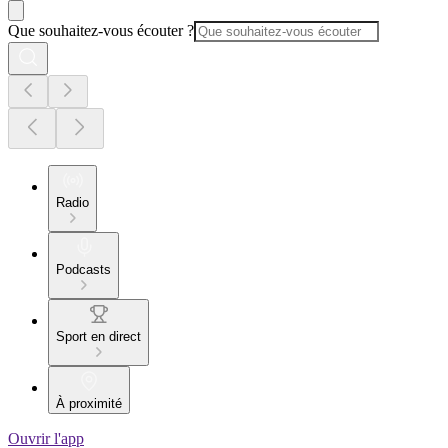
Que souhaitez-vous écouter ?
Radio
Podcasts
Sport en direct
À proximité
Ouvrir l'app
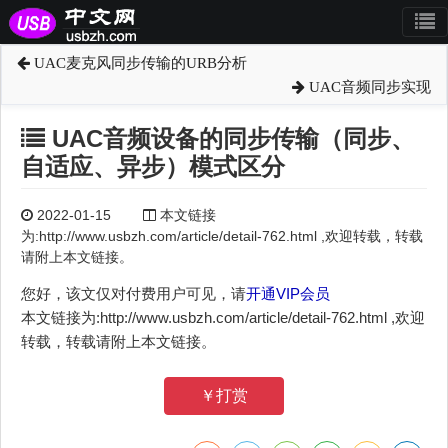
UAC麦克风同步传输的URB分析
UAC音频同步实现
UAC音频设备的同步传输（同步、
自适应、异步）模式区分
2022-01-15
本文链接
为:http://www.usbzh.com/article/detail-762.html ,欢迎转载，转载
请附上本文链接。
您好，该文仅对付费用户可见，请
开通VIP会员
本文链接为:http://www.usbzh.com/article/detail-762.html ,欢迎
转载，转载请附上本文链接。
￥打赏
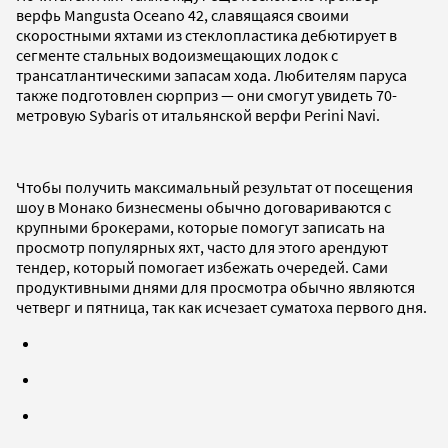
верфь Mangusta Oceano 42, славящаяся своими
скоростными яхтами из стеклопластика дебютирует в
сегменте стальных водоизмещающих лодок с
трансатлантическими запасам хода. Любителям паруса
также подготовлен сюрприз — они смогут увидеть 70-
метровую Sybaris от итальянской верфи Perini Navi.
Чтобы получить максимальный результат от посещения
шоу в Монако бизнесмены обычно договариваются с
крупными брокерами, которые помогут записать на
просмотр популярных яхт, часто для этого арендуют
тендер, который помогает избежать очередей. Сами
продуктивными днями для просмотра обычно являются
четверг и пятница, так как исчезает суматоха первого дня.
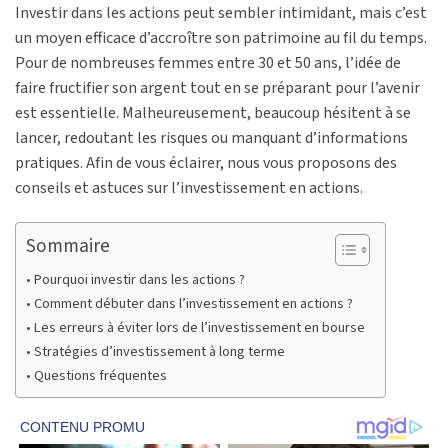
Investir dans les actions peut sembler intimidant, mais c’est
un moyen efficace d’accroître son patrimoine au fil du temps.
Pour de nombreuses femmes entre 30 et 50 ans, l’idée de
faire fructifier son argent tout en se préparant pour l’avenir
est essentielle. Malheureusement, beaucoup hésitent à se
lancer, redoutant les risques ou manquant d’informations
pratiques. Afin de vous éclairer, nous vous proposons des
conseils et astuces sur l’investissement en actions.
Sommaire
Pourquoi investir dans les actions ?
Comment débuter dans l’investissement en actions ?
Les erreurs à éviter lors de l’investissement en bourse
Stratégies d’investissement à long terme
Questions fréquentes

--

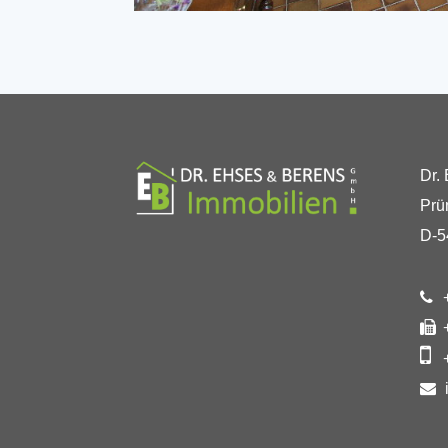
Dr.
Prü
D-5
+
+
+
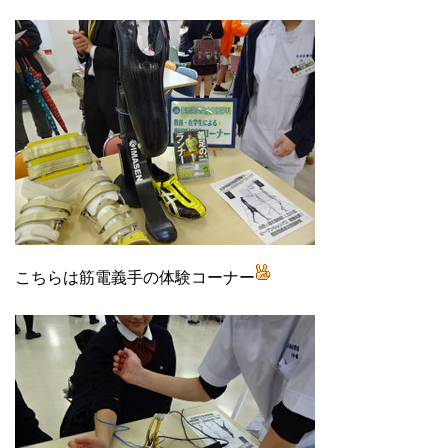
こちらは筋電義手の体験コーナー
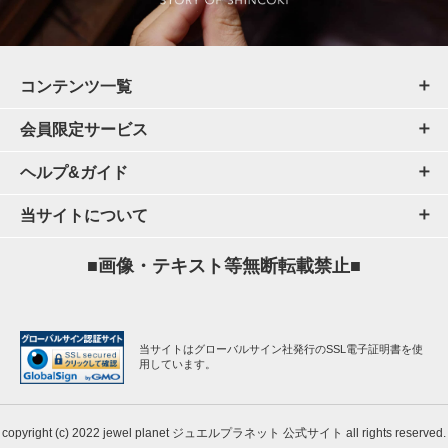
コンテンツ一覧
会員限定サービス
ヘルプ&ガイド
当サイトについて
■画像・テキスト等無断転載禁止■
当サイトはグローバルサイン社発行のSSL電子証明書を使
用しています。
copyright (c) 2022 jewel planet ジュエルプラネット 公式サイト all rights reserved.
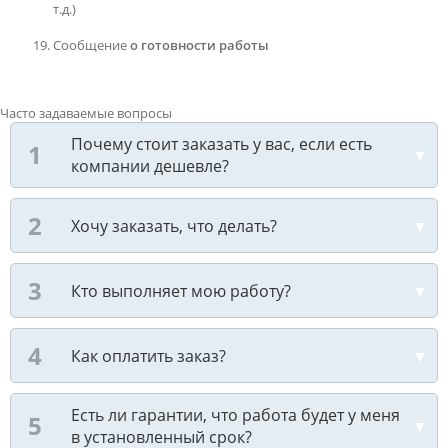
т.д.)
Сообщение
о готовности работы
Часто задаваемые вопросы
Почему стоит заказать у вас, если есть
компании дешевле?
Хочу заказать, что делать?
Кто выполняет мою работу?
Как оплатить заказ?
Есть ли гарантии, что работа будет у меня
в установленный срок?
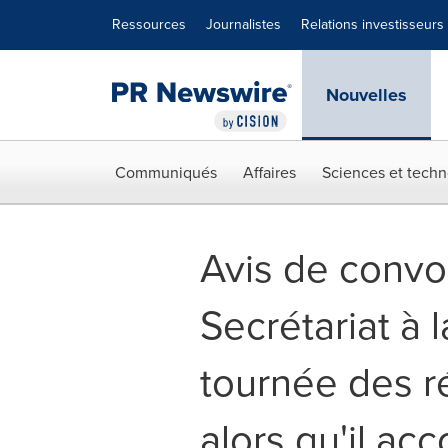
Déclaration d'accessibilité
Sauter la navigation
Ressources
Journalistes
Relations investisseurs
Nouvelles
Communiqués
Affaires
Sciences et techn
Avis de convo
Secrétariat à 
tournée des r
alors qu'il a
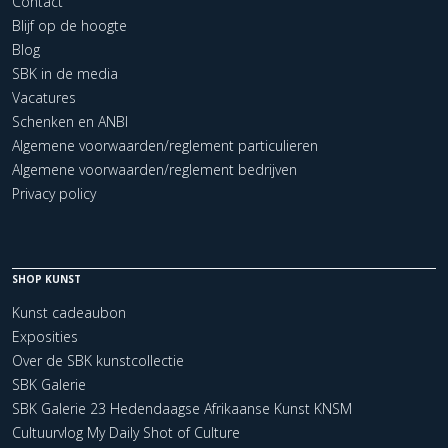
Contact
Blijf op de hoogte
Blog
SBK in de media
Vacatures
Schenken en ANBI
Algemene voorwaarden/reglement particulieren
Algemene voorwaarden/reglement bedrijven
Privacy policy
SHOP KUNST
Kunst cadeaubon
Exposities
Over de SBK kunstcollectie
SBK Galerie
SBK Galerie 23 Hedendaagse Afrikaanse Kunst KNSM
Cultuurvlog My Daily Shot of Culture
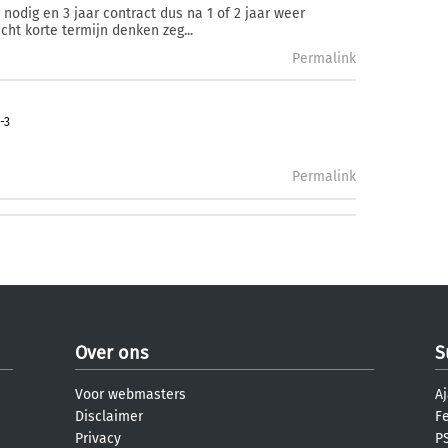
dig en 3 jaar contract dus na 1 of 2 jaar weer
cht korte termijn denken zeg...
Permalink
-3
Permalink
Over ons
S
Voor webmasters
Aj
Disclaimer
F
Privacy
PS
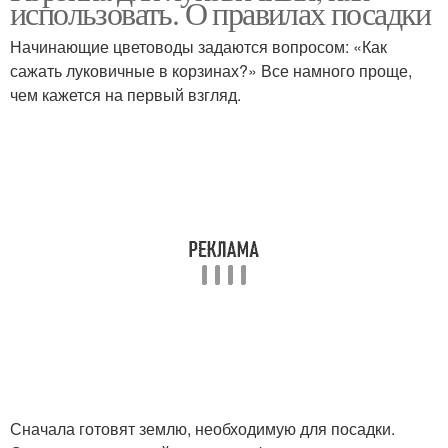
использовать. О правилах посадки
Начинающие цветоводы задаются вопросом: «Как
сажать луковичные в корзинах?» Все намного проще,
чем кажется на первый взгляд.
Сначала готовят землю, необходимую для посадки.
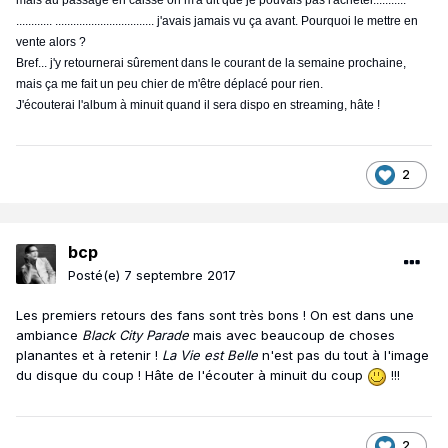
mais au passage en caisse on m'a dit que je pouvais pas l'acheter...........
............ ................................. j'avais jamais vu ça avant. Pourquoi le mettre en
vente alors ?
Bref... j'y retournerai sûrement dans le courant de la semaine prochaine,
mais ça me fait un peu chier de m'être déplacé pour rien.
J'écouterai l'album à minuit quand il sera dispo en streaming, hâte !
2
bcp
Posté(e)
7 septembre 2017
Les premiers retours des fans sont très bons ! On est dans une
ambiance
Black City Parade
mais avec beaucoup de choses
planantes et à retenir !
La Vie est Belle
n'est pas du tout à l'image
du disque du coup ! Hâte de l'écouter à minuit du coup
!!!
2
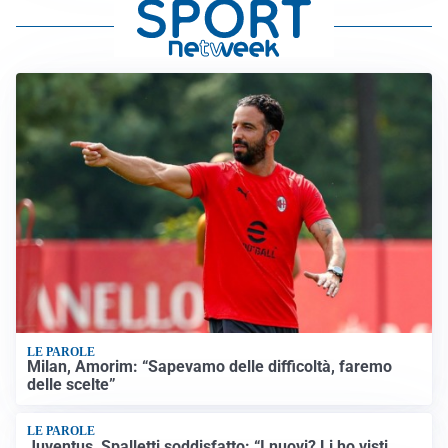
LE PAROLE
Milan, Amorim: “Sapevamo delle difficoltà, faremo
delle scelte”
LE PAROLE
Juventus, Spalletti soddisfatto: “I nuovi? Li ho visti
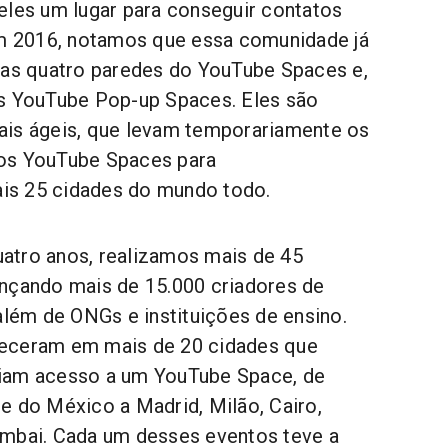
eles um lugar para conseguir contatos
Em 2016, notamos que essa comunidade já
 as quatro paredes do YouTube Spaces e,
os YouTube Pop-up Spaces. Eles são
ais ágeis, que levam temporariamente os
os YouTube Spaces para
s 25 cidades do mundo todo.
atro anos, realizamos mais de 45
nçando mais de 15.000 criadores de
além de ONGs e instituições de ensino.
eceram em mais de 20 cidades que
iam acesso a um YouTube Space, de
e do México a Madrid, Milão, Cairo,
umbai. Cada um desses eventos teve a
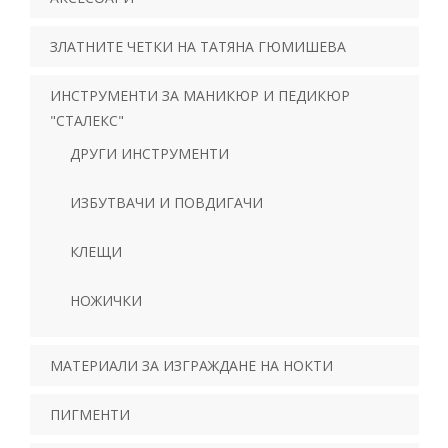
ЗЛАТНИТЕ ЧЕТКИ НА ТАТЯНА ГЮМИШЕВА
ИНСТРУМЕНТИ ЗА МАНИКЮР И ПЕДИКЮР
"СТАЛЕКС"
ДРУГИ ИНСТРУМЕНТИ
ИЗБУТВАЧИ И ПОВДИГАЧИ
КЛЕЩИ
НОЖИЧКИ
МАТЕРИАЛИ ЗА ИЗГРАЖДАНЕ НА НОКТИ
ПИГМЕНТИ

→ TASK BRIEF:
What lines of the preceding data include the string "vous"? Pull them out.

→ WRITTEN SOLUTION:
Que souhaitez-vous écouter ?
pratiques. Afin de vous éclairer, nous vous proposons des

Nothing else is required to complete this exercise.